Однако спустя миг стряслось нечто, чего невозможно было не заметить. Послышался ропот (будто сотня тысяч людей вымолвила: «Уф!»), и прямо над крикетным полем буквально сгустился из воздуха белый стальной звездолет. С легким жужжанием и крайне зловещим видом он завис над землей.
Какое-то время он бездействовал, словно ожидая, что люди займутся своими обычными делами, не порицая его за это висение.
Но тут же он совершил нечто очень необычное. Точнее, распахнул люки и выпустил из себя нечто необычное в количестве одиннадцати штук.
Роботы. Одиннадцать белых роботов.
И что самое удивительное, точно специально экипированные для данного мероприятия. Мало того что они были белые, под цвет униформы игроков, но они еще и держали в манипуляторах нечто вроде крикетных бит и крикетных мячей. Мало того, нижние сегменты их ног были защищены чем-то вроде белых щитков. На щитки тоже стоило подивиться – по-видимому, в них были вмонтированы реактивные двигатели, что позволило этим цивилизованным роботам спикировать к земле и начать убивать людей.
– Эй! – вскрикнул Артур. – Кажется, что-то началось!
– Беги в корабль, – завопил Форд, – знать ничего не хочу, беги в корабль. – И побежал. – Ничего не знаю, ничего не слышу, ничего не вижу, – причитал он на бегу, – это не моя планета, я сюда не просился, не хочу ввязываться, просто вытащите меня отсюда и отвезите куда-нибудь в бар, к людям, которые мне свои!

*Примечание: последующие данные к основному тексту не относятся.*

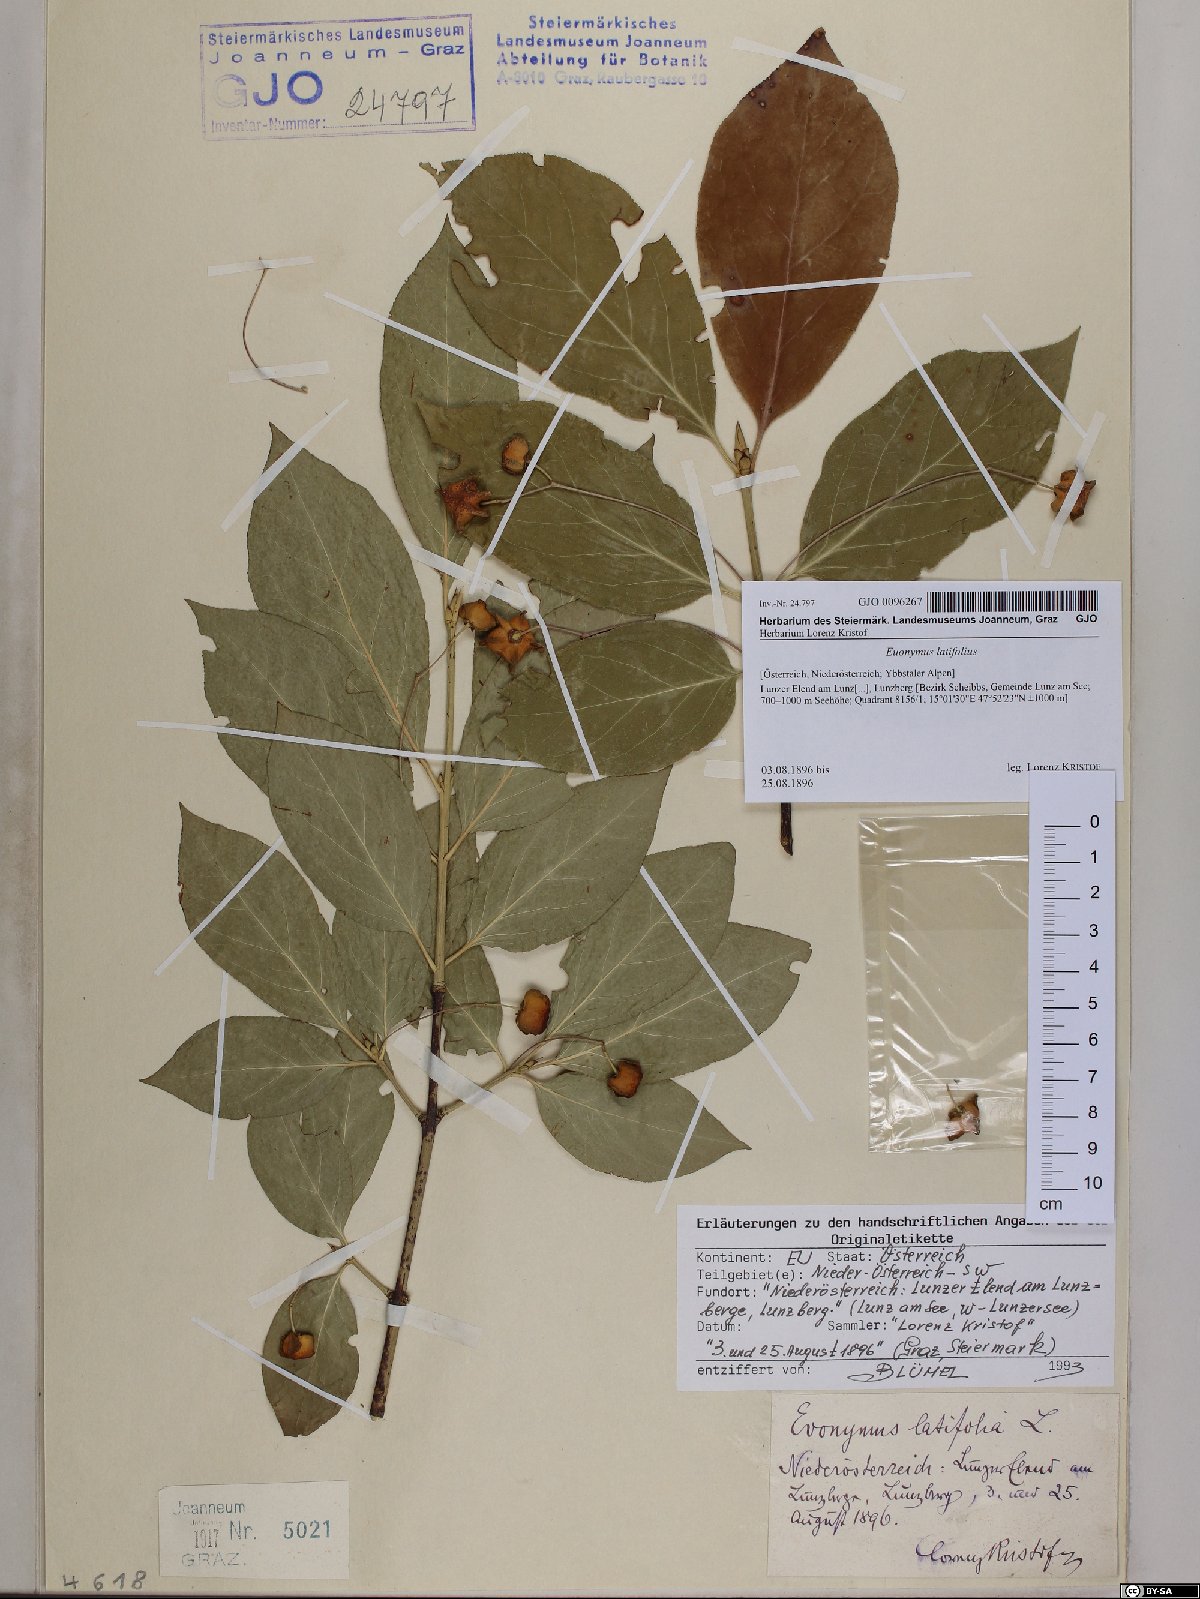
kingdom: Plantae
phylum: Tracheophyta
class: Magnoliopsida
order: Celastrales
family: Celastraceae
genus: Euonymus
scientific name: Euonymus latifolius
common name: Large-leaved spindle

Над полем взметнулся столб пламени и дыма.
– М-да, похоже, сегодня все потусторонние силы в гости к нам… – радостно объявил репродуктор самому себе.
– Мне много не надо, – кричал Форд в уточнение своих предыдущих замечаний, – только рюмка крепкого виски и компания братьев по духу!
Он несся, как лань, замешкавшись лишь на миг, чтобы взять на буксир Артура, который среагировал было на катастрофу в своем обычном духе – замер с открытым ртом, ожидая, пока все кончится.
– Они играют в крикет, – бормотал Артур, еле поспевая за Фордом. – Клянусь, они в крикет играют. Не знаю, зачем им это надо, но так оно и есть. Они не просто убивают людей – они их подбрасывают вверх. Форд, нас подбрасывают!
И действительно, для того чтобы не поддаться этому первому впечатлению, надо было обладать весьма глубокими познаниями в истории Галактики (каковых Артур еще не успел приобрести из-за своей кочевой жизни). Призрачные, но весьма агрессивные фигуры, шевелившиеся за толстой дымовой завесой, и впрямь будто пародировали удары нападающих. Разница была только в том, что посылаемые их битами мячи при соприкосновении с землей взрывались. И первый же взрыв развеял первоначальную надежду Артура, что это всего лишь рекламная затея австралийских фабрикантов маргарина.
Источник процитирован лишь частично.